**PROBLEM DESCRIPTION:**
Count the lines in the items below that contain the string "Training", and give only that number.

=-=-=

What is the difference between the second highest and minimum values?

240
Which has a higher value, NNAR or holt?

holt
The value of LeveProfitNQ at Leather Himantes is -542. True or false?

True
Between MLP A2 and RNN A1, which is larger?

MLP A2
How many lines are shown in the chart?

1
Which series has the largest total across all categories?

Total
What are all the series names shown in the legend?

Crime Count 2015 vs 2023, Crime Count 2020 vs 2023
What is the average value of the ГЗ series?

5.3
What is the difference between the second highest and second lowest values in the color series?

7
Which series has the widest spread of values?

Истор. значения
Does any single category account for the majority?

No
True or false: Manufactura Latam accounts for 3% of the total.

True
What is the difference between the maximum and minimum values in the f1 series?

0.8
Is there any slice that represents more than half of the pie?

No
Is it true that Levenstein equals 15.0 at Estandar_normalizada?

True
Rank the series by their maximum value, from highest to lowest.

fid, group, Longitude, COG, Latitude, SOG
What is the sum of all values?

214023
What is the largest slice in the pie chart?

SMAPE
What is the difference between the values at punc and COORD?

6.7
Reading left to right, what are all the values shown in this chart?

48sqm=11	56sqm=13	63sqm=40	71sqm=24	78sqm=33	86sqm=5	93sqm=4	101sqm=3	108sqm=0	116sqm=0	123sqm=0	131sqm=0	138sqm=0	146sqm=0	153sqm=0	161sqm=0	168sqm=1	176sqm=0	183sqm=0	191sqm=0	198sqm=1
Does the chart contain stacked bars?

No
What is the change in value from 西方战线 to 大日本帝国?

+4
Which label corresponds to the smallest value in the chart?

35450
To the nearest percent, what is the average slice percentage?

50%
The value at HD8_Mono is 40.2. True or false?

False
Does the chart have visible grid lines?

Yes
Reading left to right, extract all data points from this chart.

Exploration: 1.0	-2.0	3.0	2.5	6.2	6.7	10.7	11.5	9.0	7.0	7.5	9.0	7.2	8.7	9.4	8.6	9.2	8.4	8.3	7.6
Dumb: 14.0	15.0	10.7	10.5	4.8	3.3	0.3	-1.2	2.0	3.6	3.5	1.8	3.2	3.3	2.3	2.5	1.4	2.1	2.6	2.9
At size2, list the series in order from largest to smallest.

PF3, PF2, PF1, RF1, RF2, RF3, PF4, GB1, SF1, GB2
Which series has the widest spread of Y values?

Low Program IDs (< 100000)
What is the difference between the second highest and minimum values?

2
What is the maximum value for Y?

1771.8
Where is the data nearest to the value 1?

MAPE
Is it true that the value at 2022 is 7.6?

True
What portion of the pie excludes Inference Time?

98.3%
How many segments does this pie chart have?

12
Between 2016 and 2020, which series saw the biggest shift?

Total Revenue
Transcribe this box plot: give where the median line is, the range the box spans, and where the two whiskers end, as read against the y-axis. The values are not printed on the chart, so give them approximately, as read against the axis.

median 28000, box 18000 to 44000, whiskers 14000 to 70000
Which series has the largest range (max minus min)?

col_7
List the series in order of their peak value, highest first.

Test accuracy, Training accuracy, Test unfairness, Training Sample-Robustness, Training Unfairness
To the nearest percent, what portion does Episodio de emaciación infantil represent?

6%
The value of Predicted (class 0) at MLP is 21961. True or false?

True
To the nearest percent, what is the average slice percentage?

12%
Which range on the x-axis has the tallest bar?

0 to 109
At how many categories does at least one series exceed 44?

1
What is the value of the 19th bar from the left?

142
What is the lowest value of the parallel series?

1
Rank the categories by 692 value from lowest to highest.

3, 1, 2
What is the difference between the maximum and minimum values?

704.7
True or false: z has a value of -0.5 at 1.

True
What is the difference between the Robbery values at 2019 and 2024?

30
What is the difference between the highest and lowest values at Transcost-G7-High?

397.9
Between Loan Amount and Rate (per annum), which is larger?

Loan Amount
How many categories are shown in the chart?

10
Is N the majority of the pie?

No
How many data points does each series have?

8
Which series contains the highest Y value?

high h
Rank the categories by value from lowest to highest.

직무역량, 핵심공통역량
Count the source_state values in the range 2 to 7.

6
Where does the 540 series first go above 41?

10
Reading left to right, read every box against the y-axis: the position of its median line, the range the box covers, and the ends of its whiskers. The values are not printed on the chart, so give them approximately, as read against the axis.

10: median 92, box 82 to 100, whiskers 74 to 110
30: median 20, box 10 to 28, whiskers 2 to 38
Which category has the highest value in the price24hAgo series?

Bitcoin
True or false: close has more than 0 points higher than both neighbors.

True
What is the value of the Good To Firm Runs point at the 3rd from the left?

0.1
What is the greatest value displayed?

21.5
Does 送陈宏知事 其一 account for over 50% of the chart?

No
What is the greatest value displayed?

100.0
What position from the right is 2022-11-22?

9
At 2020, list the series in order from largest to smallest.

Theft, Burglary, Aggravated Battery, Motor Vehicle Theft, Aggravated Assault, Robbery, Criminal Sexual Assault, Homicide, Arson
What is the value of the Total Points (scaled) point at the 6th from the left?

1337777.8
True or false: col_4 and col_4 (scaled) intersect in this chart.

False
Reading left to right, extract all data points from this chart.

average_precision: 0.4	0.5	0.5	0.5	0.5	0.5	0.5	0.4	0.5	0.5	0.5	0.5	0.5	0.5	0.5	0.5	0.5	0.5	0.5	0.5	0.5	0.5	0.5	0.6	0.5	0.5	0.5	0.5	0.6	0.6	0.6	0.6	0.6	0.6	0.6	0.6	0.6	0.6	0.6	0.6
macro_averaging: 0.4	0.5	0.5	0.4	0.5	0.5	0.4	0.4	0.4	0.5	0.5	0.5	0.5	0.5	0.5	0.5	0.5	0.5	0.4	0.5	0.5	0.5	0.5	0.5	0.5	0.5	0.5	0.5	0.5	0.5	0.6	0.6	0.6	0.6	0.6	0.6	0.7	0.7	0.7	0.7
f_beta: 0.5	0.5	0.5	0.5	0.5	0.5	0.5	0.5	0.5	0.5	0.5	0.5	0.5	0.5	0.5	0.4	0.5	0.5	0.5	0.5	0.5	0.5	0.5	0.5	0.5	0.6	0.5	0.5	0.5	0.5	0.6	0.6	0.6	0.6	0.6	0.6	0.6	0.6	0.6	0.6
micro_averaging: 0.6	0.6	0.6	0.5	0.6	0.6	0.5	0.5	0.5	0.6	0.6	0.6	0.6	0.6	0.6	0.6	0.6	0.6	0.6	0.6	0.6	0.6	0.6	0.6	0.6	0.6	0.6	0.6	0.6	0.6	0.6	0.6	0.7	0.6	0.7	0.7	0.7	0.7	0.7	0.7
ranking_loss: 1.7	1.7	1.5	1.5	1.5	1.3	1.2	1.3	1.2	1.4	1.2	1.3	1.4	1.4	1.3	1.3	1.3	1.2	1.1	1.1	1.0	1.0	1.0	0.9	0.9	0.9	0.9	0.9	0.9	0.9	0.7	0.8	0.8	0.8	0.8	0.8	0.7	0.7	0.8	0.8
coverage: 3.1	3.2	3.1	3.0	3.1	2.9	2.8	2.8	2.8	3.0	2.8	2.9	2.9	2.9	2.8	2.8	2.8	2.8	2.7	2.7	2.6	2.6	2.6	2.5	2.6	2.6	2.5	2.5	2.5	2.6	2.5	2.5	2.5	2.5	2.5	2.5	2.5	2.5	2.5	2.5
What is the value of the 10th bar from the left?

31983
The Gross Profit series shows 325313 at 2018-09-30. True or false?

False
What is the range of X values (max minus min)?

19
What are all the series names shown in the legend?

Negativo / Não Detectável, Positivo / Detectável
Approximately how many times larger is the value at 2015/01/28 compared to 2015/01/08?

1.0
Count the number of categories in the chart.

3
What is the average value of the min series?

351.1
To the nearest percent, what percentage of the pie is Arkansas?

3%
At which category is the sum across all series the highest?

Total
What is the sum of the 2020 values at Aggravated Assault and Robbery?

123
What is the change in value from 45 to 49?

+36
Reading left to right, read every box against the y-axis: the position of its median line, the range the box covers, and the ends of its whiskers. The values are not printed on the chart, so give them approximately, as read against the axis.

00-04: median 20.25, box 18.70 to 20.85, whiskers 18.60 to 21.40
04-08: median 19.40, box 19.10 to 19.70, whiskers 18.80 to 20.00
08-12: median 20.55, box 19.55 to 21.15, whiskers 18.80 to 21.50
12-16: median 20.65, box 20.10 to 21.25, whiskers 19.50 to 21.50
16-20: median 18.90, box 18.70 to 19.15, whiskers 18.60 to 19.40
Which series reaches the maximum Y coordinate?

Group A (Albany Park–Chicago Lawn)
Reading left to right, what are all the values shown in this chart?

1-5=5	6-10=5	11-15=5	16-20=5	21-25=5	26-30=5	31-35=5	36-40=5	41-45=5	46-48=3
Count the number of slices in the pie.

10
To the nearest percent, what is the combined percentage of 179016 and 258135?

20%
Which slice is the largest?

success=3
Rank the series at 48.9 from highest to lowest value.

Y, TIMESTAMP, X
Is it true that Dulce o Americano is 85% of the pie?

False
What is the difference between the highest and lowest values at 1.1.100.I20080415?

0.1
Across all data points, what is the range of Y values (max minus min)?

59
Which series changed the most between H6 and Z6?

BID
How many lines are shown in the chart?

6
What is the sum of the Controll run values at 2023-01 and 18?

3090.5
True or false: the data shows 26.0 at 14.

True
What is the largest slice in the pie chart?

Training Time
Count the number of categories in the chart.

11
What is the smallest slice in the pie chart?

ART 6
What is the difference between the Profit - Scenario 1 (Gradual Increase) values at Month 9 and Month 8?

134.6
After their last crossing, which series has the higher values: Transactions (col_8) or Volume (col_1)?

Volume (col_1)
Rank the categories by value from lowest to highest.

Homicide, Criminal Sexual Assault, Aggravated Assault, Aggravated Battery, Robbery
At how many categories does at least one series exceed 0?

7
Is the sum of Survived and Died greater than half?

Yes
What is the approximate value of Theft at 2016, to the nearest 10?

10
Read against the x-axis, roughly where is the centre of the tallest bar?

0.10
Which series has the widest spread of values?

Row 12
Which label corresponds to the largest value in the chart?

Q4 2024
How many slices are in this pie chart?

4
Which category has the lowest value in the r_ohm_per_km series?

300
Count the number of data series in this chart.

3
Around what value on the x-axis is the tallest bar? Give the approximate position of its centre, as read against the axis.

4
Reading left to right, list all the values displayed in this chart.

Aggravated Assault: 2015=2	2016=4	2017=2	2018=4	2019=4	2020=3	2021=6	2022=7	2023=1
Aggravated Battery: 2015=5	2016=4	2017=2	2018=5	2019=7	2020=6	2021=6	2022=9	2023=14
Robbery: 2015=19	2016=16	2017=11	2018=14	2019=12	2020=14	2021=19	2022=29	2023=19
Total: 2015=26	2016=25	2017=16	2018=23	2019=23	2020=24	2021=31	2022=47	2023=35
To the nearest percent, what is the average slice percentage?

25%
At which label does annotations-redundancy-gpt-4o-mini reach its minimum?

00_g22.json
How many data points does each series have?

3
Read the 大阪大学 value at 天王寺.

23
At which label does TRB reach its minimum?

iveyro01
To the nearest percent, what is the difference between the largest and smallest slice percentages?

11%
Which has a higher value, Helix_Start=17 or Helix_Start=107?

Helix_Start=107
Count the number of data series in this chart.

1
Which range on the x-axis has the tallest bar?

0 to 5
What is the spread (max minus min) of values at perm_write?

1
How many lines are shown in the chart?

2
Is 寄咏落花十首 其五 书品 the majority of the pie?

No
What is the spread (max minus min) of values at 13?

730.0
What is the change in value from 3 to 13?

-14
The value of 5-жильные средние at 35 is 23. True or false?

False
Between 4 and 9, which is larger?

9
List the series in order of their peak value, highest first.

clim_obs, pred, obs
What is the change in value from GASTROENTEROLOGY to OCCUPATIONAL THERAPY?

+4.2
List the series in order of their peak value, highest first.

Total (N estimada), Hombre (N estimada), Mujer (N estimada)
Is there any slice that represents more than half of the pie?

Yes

=-=-=

**RESPONSE AREA:**
2